Горчаков встал с лавочки и указал жестом на дорожку. Алексеенко тоже поднялся и они медленно пошли вдоль бульвара. Снующие дети, кричащие подростки, целующиеся парочки, прибухнувшие мужички и неспешные старушки огибали потоком медленно идущих сотрудников ФСБ, словно пытаясь их закружить, увлечь вместе с собой, вырвав из пут старых, застоявшихся мыслей.

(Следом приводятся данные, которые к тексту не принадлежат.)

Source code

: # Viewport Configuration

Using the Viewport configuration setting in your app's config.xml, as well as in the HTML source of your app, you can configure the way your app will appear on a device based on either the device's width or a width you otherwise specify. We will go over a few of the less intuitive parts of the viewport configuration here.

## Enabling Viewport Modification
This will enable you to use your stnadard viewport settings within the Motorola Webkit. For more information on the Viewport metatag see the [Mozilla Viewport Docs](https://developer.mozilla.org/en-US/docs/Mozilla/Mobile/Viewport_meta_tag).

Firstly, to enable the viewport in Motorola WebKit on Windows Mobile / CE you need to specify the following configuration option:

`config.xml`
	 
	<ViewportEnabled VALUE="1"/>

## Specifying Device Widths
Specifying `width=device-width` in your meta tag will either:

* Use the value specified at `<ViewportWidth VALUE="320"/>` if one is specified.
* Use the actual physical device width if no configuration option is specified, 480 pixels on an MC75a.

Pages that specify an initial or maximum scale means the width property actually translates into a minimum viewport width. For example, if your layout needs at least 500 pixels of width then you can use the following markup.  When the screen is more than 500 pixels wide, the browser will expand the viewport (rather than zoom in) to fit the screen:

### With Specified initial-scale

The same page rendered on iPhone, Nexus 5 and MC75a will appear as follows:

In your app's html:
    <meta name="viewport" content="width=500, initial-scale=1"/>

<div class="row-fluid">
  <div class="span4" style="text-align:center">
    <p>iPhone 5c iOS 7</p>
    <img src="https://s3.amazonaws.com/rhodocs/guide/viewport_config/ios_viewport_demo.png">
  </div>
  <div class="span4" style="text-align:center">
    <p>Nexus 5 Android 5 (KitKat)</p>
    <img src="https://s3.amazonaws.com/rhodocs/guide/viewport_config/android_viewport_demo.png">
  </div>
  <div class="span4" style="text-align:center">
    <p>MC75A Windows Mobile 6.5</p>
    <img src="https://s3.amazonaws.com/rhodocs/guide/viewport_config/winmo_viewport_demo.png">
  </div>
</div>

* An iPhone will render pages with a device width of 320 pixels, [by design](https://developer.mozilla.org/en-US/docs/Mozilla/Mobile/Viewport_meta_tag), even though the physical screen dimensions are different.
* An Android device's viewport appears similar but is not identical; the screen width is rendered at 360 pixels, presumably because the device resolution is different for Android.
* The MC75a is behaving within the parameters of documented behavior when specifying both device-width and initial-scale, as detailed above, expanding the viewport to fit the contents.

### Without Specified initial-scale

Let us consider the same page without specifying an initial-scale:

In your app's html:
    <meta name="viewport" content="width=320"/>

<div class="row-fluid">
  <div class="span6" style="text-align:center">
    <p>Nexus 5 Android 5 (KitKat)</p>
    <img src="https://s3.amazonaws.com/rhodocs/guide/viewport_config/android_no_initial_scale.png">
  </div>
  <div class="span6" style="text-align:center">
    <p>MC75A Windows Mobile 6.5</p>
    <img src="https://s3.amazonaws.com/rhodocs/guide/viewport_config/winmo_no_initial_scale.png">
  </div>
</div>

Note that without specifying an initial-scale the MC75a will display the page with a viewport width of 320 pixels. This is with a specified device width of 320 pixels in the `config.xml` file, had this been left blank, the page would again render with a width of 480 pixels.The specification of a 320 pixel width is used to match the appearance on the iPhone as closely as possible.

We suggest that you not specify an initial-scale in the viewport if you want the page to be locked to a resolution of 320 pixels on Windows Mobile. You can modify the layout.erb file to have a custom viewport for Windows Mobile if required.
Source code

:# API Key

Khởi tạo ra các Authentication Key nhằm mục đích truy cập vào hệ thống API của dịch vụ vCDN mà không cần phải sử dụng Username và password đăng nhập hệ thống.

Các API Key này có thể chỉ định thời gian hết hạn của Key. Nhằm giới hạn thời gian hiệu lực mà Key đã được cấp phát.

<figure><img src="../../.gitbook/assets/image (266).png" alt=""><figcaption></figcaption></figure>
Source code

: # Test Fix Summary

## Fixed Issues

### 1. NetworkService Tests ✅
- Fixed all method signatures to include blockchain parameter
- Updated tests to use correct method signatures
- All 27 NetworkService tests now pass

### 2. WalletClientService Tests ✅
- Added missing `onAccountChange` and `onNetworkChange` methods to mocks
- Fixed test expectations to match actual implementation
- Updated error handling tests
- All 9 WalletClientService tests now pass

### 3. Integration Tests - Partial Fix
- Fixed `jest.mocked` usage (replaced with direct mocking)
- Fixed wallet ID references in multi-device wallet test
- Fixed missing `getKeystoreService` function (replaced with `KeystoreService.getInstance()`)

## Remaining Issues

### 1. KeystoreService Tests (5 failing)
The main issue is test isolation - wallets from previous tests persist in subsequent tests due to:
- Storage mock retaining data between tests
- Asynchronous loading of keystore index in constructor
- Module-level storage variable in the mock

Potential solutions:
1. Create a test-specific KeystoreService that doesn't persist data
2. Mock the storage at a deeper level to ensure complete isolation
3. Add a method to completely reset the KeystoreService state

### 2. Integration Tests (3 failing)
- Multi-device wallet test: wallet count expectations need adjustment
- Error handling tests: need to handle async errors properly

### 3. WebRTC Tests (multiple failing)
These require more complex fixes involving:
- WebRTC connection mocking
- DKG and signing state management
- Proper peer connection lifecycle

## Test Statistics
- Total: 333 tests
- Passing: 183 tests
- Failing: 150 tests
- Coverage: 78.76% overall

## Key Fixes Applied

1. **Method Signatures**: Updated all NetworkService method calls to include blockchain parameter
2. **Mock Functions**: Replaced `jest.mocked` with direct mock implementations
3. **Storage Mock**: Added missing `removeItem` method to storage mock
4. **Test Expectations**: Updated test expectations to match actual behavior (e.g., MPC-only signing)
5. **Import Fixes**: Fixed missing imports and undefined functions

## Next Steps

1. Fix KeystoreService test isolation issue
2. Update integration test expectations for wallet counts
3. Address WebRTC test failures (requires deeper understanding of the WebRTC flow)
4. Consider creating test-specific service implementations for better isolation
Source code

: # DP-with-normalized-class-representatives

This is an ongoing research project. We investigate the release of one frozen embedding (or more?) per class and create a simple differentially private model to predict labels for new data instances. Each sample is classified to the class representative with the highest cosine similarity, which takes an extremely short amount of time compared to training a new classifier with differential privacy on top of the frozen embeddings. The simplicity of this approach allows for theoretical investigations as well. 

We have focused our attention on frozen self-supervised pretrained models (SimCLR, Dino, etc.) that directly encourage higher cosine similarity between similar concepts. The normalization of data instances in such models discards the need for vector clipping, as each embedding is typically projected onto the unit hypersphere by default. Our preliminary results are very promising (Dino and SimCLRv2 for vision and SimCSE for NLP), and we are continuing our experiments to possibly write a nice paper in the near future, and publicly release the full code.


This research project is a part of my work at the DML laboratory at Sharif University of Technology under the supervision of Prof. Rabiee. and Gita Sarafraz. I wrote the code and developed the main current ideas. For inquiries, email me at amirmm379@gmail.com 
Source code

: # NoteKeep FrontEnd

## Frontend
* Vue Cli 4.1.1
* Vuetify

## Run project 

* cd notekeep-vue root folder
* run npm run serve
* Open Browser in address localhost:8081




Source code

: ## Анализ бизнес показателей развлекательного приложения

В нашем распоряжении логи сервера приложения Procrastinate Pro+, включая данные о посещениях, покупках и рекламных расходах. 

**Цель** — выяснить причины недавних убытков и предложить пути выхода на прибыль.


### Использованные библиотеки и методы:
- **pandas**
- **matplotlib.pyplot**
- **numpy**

-- А знаешь что, Толя. -- сказал капитан. -- Если всё, что говорил профессор правда, быть нашему пациенту на службе... у нас.
Горчаков шёл молча сжав зубы и сосредоточенно глядел вперёд.
-- А что ты думаешь, его ожидает? Посадить, вот так вот, как всех, это вряд ли. А Ватутич да генеральный уж точно такую рыбу не отпустят, самим пригодится. Эй, чего молчишь? Разве не согласен? Такие мозги, да на службе Родины, разве не вариант?
-- Родины, ага... -- еле слышно промолвил Горчаков и продолжал задумчивое движение, пустым взглядом впиваясь в асфальт.
-- Хм, что-то гляжу, ты не рад. Ну да ладно, это уж всё равно не мы решать будем, наше дело маленькое.
Анатолий ничего не сказал, допил бутылку и выкинул в урну.
-- Знаешь, мне домой пора. Устал сегодня.
-- Что-то резко ты. Ну ладно, как хочешь, до завтра.
Горчаков пожал капитану руку и быстрым шагом пошёл в сторону остановки.